Interesse público, negócios privados
Quem conhece minimamente a cultura norte-americana sabe o quão é caro a certos segmentos dividir a humanidade entre ganhadores e perdedores. Assim sendo, aquele que consegue se notabilizar no trabalho e na vida social, é comumente etiquetado como "winner", o que não raro também pressupõe ter uma carteira recheada de dólares. Por outro lado, os que parecem ter ficado a meio caminho, seja pela inaptidão para ganhar dinheiro ou para "fazer a diferença" – expressão que a tribo consagra – serão automaticamente tidos como "losers". Como nem tudo está perdido na terra da esperança, traçados cruzados dessas trajetórias também são possíveis. Um fracassado que dê a volta por cima pode se tornar um "come back kid", e granjeará aplausos do Maine ao Oregon mesmo porque a perseverança e o instinto ganhador galvanizam o inconsciente deste grande país, como nos demonstra diariamente Hollywood.

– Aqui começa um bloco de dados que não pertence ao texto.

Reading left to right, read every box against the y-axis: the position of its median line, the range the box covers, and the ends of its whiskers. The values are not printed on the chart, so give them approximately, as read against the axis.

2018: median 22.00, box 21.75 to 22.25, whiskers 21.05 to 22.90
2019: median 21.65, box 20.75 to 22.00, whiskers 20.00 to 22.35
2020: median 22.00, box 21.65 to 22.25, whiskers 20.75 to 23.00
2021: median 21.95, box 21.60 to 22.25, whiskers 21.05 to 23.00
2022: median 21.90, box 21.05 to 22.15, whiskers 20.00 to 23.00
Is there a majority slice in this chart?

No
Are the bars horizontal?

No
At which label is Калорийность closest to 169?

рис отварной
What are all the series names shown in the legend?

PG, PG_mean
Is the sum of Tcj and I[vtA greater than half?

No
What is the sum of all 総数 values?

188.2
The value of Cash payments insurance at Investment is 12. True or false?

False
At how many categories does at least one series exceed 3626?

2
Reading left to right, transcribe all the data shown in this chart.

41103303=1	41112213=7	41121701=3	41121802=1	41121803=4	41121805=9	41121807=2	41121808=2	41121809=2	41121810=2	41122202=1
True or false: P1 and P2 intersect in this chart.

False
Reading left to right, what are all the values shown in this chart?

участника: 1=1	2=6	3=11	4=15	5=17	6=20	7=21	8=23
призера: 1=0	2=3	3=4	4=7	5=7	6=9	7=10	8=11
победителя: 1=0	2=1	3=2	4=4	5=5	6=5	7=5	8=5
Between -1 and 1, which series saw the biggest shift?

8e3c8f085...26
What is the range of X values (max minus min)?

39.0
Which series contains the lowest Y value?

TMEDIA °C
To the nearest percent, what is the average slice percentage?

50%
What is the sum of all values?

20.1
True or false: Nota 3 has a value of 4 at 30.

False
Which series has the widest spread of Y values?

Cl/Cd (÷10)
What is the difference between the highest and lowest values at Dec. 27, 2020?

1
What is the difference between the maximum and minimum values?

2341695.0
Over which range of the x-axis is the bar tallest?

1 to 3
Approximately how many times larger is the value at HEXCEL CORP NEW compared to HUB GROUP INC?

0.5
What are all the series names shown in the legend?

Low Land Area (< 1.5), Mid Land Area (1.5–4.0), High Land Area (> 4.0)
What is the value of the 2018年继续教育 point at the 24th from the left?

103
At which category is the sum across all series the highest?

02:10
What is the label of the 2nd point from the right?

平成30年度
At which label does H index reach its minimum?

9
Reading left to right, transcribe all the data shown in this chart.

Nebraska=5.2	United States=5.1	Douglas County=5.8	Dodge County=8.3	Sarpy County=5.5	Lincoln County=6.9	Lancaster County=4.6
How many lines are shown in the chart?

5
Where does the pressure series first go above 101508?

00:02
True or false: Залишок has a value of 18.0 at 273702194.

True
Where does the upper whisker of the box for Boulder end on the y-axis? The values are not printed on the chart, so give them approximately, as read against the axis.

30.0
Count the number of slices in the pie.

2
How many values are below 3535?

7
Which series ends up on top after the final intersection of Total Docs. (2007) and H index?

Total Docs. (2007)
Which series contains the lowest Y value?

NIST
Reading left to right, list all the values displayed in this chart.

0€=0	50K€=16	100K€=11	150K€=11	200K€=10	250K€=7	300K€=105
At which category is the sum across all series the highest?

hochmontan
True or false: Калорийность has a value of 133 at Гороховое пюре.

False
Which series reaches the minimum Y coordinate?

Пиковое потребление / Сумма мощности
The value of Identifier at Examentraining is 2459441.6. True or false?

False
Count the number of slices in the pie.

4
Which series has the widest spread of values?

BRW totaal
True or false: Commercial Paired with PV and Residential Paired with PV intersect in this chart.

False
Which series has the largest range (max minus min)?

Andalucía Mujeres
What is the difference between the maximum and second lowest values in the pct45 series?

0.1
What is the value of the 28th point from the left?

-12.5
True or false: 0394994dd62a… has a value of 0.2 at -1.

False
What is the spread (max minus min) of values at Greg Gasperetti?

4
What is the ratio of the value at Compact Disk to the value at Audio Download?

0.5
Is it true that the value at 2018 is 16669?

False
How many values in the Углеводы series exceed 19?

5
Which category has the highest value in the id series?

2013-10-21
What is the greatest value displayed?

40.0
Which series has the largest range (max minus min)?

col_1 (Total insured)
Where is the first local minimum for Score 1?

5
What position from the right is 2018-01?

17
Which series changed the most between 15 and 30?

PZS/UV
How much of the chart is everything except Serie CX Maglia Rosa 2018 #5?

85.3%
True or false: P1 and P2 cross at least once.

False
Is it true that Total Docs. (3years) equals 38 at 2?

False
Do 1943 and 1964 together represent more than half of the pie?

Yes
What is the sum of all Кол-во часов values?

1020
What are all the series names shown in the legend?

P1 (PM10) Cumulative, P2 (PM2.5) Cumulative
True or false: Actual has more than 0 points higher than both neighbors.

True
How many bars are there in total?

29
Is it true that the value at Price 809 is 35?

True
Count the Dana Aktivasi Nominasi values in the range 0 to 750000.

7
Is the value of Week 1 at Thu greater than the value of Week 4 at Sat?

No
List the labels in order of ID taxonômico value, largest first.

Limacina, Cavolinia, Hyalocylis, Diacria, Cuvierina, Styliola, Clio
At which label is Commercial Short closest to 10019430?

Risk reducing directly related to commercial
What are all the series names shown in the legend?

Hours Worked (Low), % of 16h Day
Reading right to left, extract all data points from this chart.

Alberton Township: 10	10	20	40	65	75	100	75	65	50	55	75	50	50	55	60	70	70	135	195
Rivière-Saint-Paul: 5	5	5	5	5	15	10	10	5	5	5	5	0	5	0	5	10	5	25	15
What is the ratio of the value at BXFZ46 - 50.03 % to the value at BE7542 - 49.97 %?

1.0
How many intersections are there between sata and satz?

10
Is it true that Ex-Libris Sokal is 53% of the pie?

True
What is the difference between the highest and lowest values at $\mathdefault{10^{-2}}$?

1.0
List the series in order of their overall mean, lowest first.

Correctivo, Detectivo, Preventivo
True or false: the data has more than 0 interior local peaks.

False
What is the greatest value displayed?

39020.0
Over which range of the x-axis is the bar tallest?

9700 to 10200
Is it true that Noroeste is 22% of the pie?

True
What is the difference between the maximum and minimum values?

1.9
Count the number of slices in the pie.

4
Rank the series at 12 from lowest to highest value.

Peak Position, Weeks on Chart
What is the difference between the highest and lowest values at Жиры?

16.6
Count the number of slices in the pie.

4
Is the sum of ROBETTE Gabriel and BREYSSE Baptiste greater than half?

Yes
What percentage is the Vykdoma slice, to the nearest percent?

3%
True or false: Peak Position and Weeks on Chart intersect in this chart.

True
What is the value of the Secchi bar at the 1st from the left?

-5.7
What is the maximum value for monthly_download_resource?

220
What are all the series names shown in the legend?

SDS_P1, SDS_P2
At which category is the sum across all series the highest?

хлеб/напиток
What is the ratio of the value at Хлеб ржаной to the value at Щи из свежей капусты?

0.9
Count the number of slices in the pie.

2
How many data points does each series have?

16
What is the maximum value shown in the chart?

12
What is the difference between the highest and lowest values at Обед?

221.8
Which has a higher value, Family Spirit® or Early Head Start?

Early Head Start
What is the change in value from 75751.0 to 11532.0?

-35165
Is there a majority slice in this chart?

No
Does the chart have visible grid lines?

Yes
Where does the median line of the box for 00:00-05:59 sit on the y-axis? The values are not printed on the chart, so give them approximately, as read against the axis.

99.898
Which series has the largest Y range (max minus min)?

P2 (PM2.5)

Isso dito, é claro, o clã de Donald Trump tem todas as características para encarar o mundo segundo tal dicotomia. Assim sendo, para os jovens Donny, Eric e Ivanka – já nem falo de Tiffany ou do pequeno Barron –, feio é perder. Crescidos à sombra de um pai vicejado no negócio imobiliário em Manhattan, onde mais do que em qualquer outro lugar "the winner takes it all" (o vencedor leva tudo), parece evidente que jamais lhes sobraria discernimento ao interpretar liturgias de poder que, como sabemos, escapam à compreensão cognitiva do próprio pai. Faço esse longo percurso para explicar as razões pelas quais nem eles nem o primeiro genro – o discreto Jared Kushner – devem ter hesitado em atender aos acenos de Moscou para encontros secretos em que se desvelariam segredos de campanha de Hillary Clinton que poderiam decidir o futuro político do patriarca. Se algo ficará provado agora, não sei. Mas que podemos esperar novos deslizes, não há dúvida.
Não obstante essas espertezas aparentes, a Rússia começa a se dar conta de que o feitiço pode virar contra ela própria. Ora, para descaracterizar conluios passados, a Casa Branca precisará se mostrar isenta e até bastante dura com Moscou como forma de provar que não tem rabo preso com ninguém. Não é à toa que nada do muito que Putin esperava meses atrás vem acontecendo. Ou seja, as sanções continuam, o contencioso sobre a Ucrânia não foi engavetado e os escudos de mísseis da Polônia e da Romênia estão onde estavam há seis meses, quando o clã passou a ocupar a presidência. Ligados por sangue, dinheiro e poder, é lícito esperar que essa lógica de desfraldar o interesse privado a metros do epicentro do poder público, poderá custar dissabores imensos para o clã Trump. Assim visto, evidencia-se a tendência de que este ruma para dias turbulentos em que as energias se voltarão para a mera defesa do mandato.
Será que já vimos algo parecido em algum lugar?